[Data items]
....
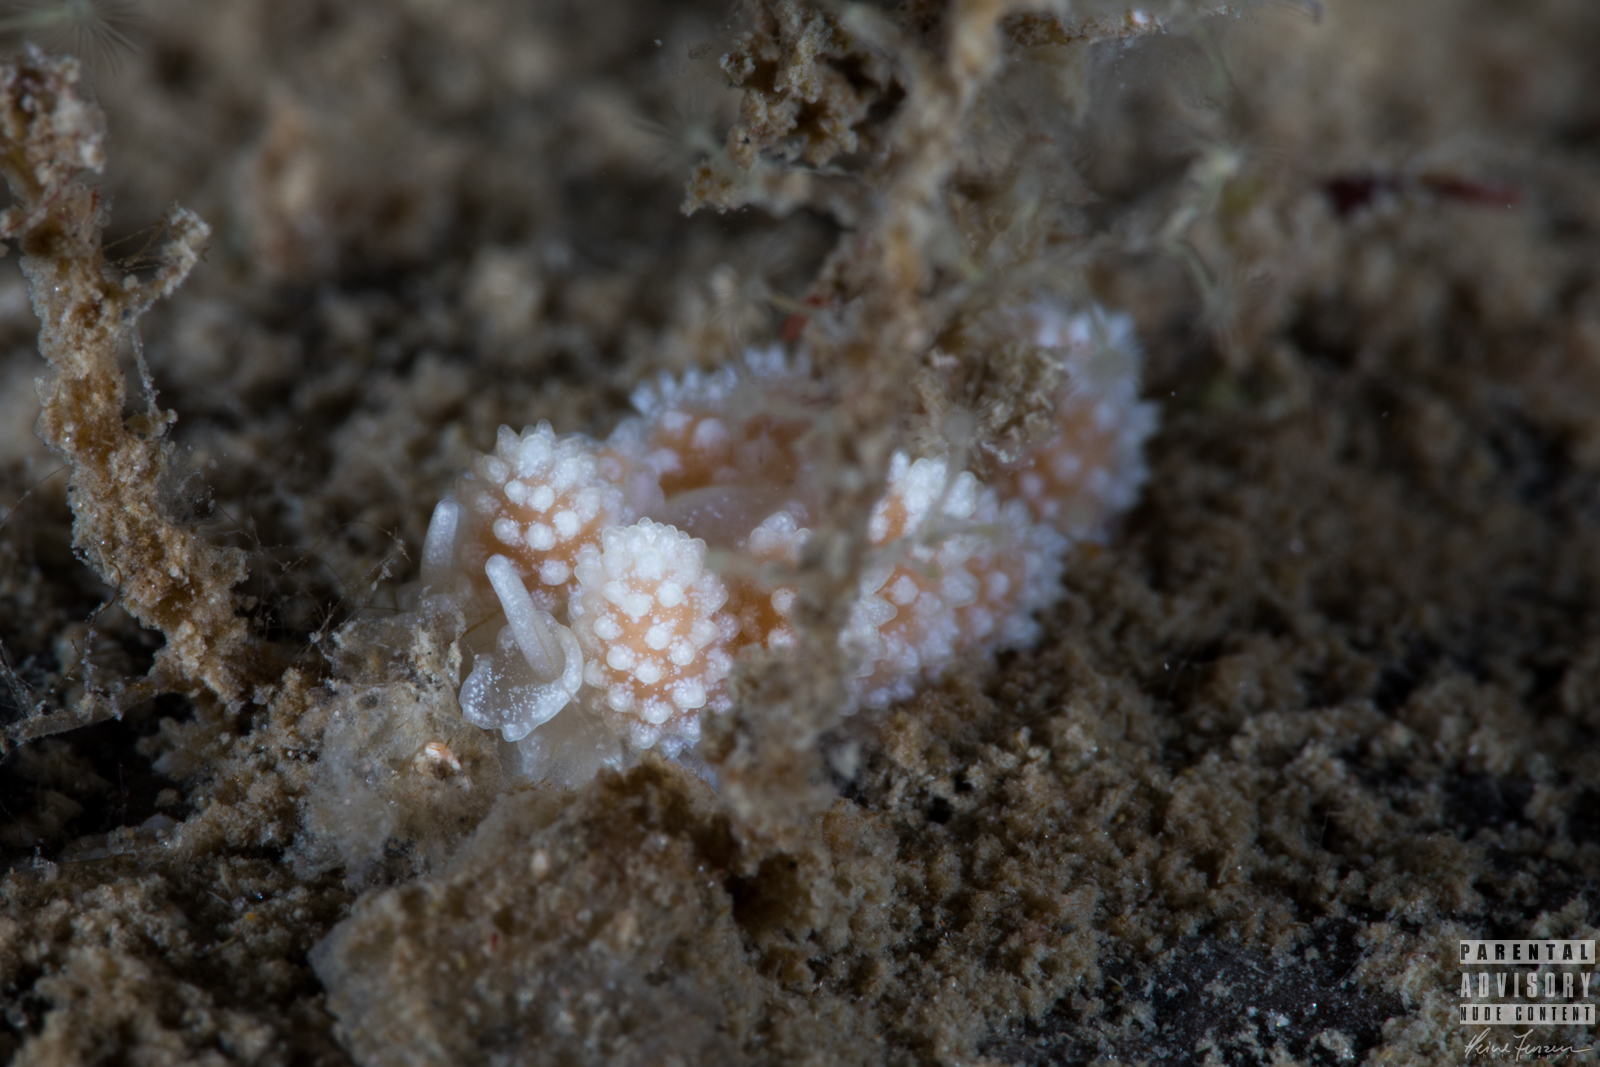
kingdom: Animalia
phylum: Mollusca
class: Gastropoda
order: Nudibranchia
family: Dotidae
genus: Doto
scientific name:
....
■ SHORT EXERCISE
Output the stretch from the line containing "phylum: Mollusca" through the last line as a numbered list, omitting any blank lines.

■ WRITTEN ANSWER
1. phylum: Mollusca
2. class: Gastropoda
3. order: Nudibranchia
4. family: Dotidae
5. genus: Doto
6. scientific name:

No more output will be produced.